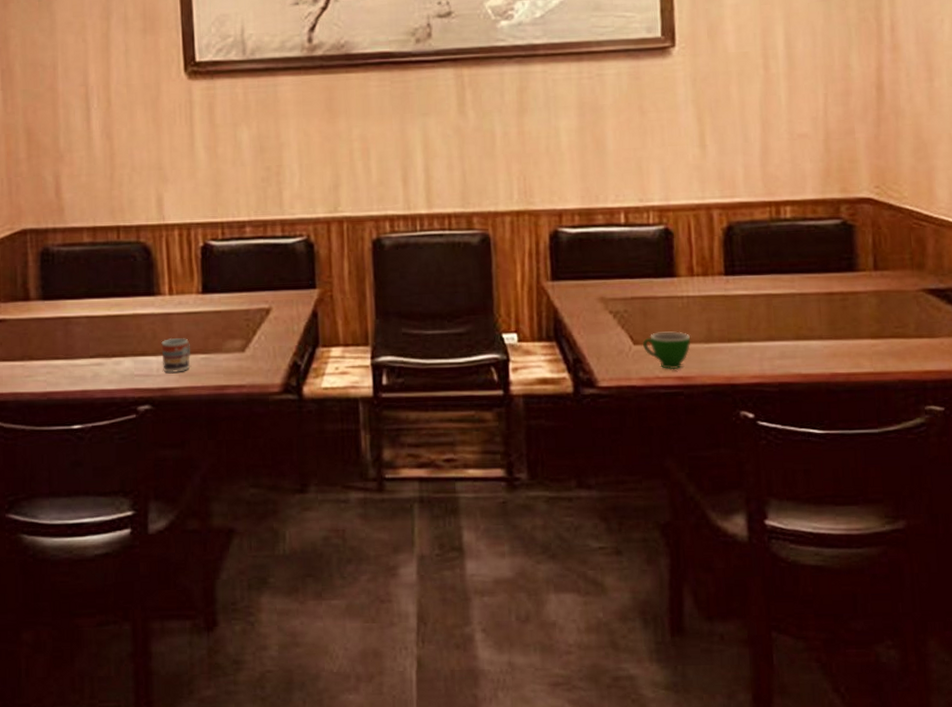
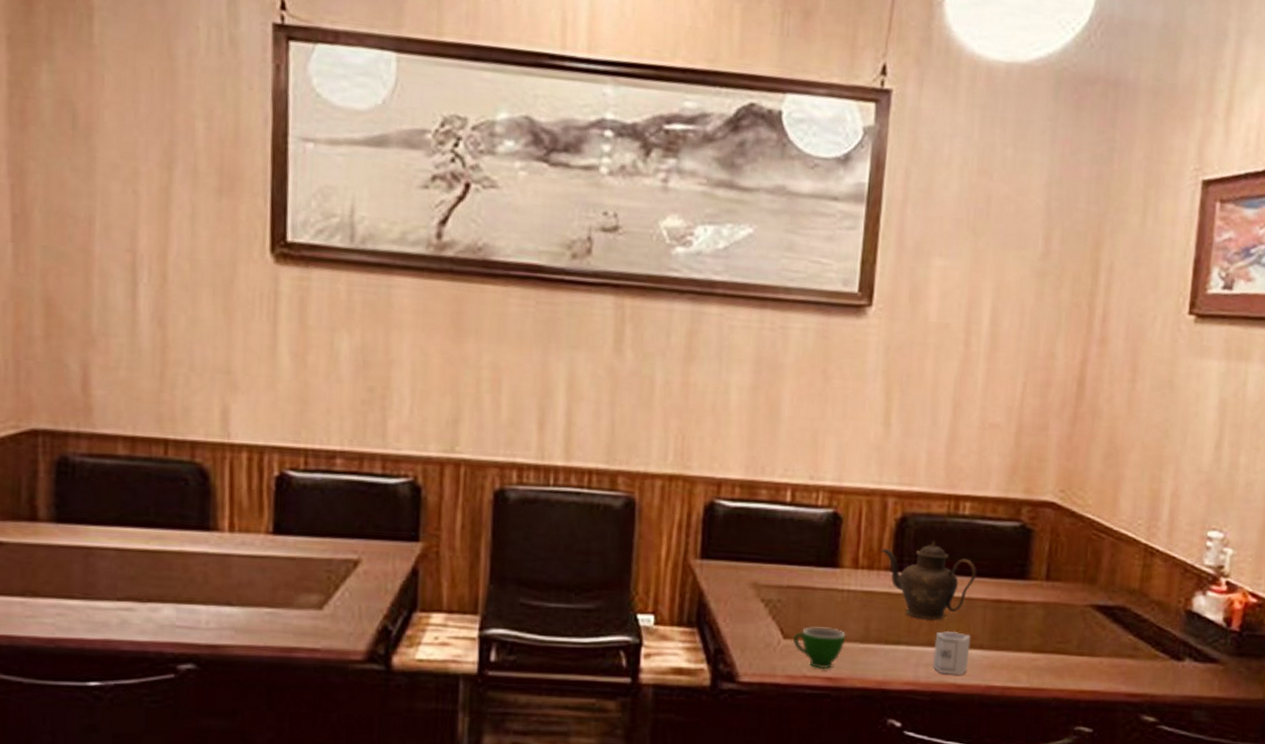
cup: present [161,337,191,373] -> none [213,584,253,627]
teapot: none [712,244,806,317] -> present [880,540,977,621]
cup: none [774,324,811,366] -> present [932,630,971,675]

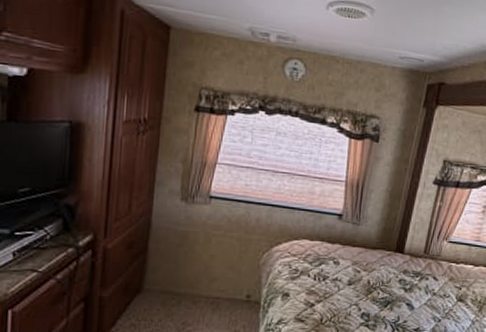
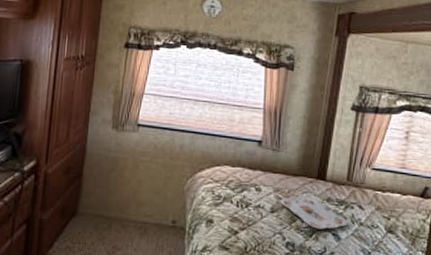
serving tray: none [358,268,422,300] -> present [280,195,348,230]

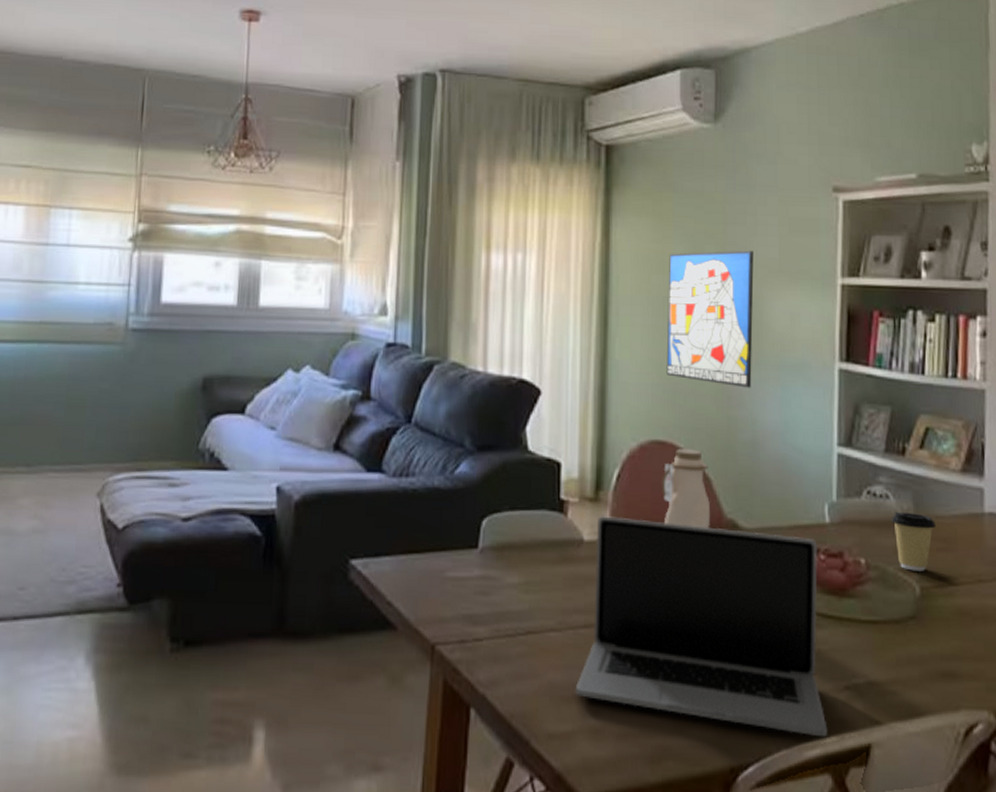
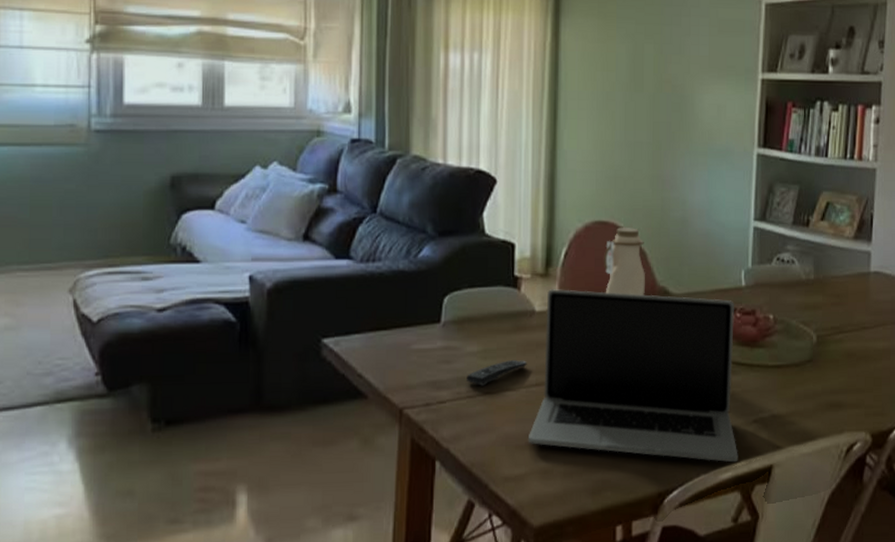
remote control: none [506,595,574,624] -> present [467,359,527,386]
wall art: present [666,250,754,388] -> none [609,49,687,172]
coffee cup: present [890,511,936,571] -> none [795,273,831,323]

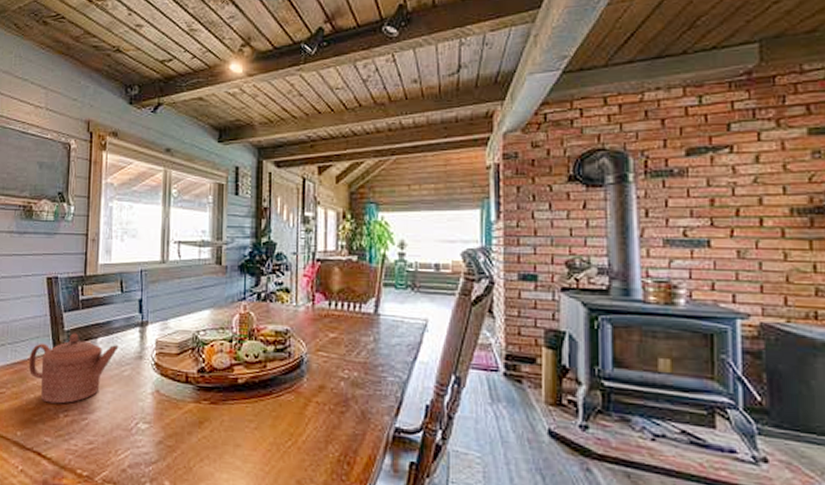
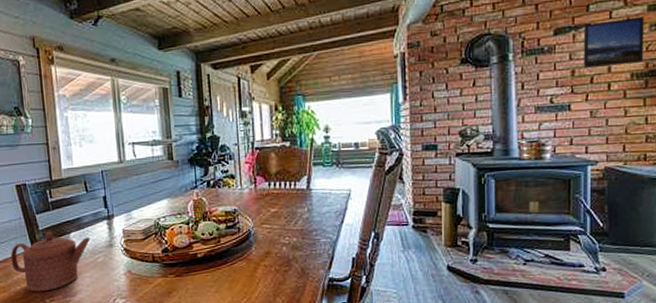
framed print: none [723,141,807,197] -> present [583,16,645,68]

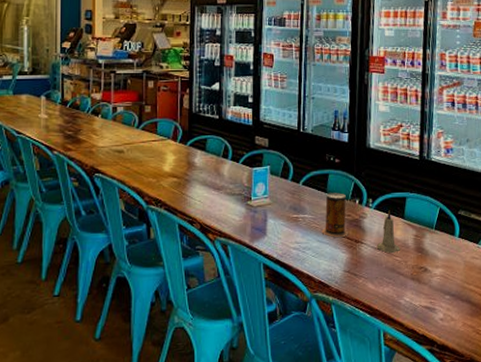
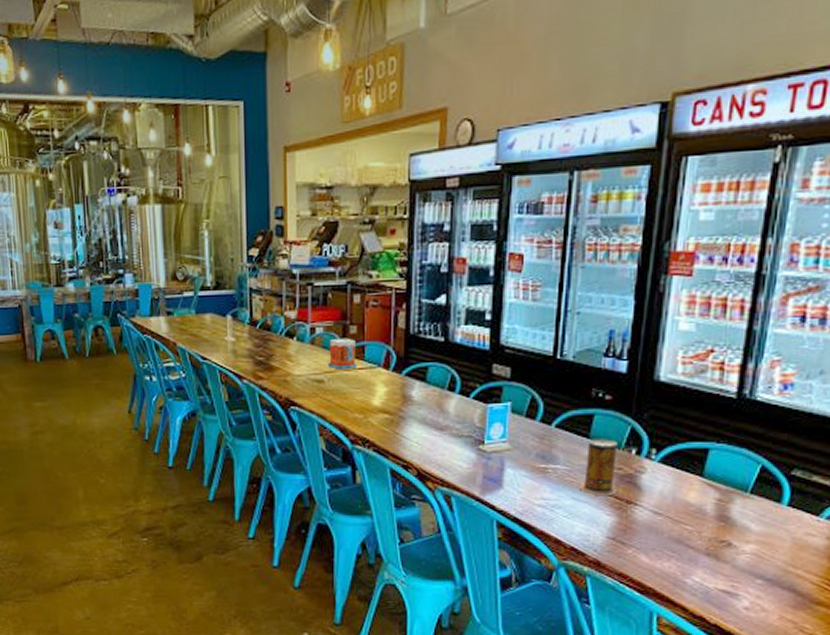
beer mug: none [127,115,151,142] -> present [328,338,357,370]
candle: present [376,210,400,254] -> none [657,464,693,521]

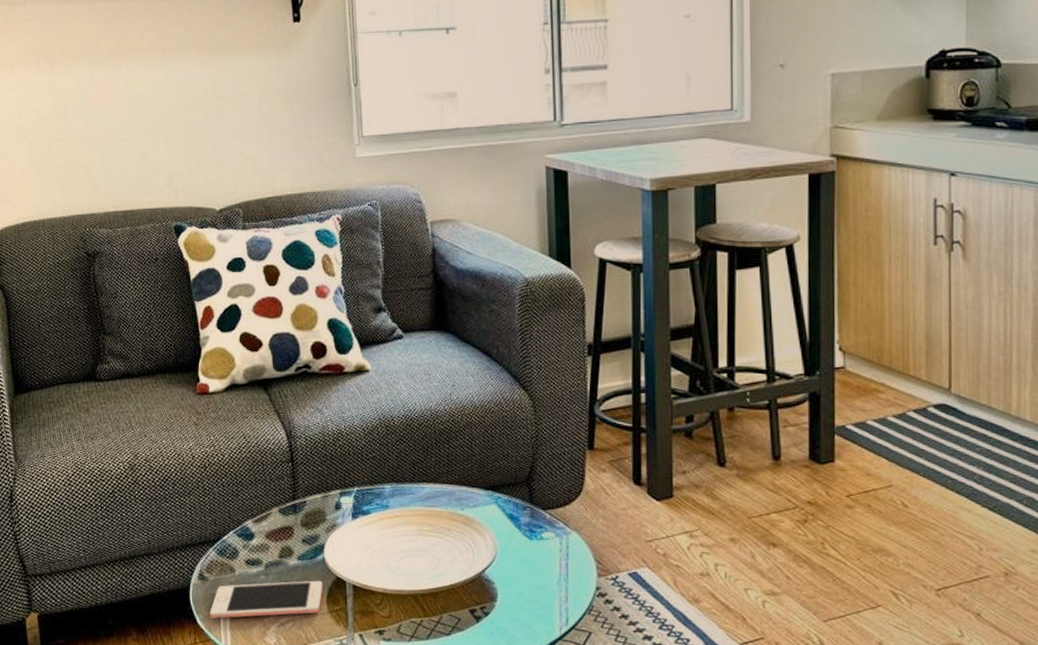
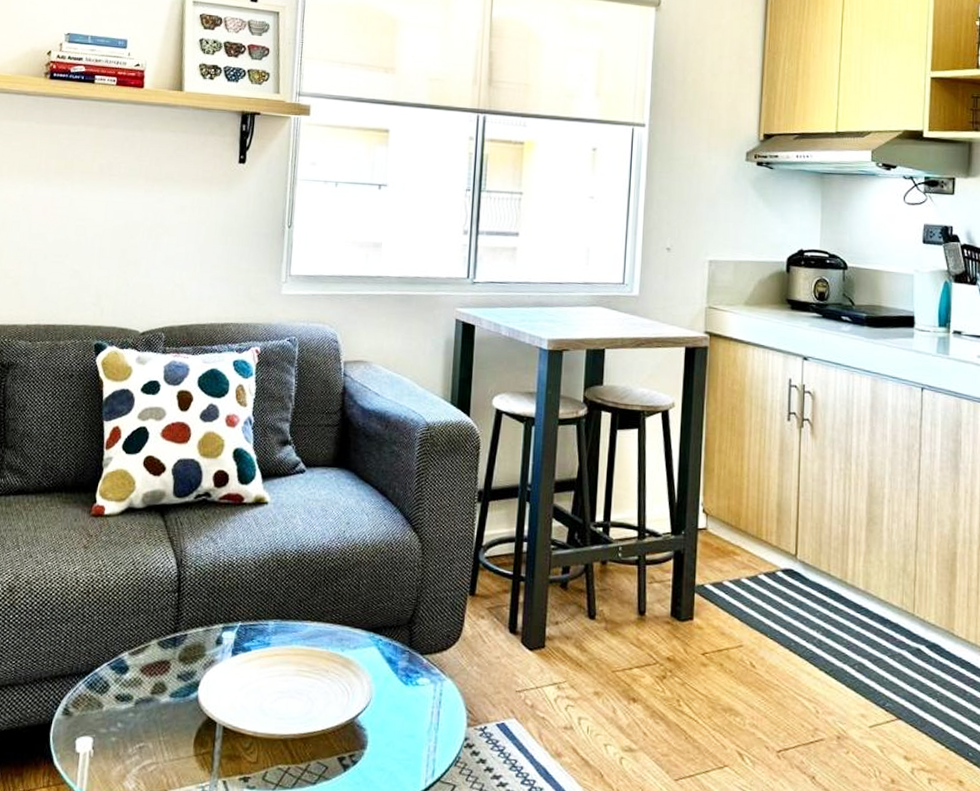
cell phone: present [209,580,323,619] -> none [68,720,193,759]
━━━━━━
Brief: Word for word, restate the material above; do not carry over the pictures.

Answer area:
cup: present [161,337,191,373] -> none [213,584,253,627]
teapot: none [712,244,806,317] -> present [880,540,977,621]
cup: none [774,324,811,366] -> present [932,630,971,675]

serving tray: none [358,268,422,300] -> present [280,195,348,230]

remote control: none [506,595,574,624] -> present [467,359,527,386]
wall art: present [666,250,754,388] -> none [609,49,687,172]
coffee cup: present [890,511,936,571] -> none [795,273,831,323]

framed print: none [723,141,807,197] -> present [583,16,645,68]

beer mug: none [127,115,151,142] -> present [328,338,357,370]
candle: present [376,210,400,254] -> none [657,464,693,521]

cell phone: present [209,580,323,619] -> none [68,720,193,759]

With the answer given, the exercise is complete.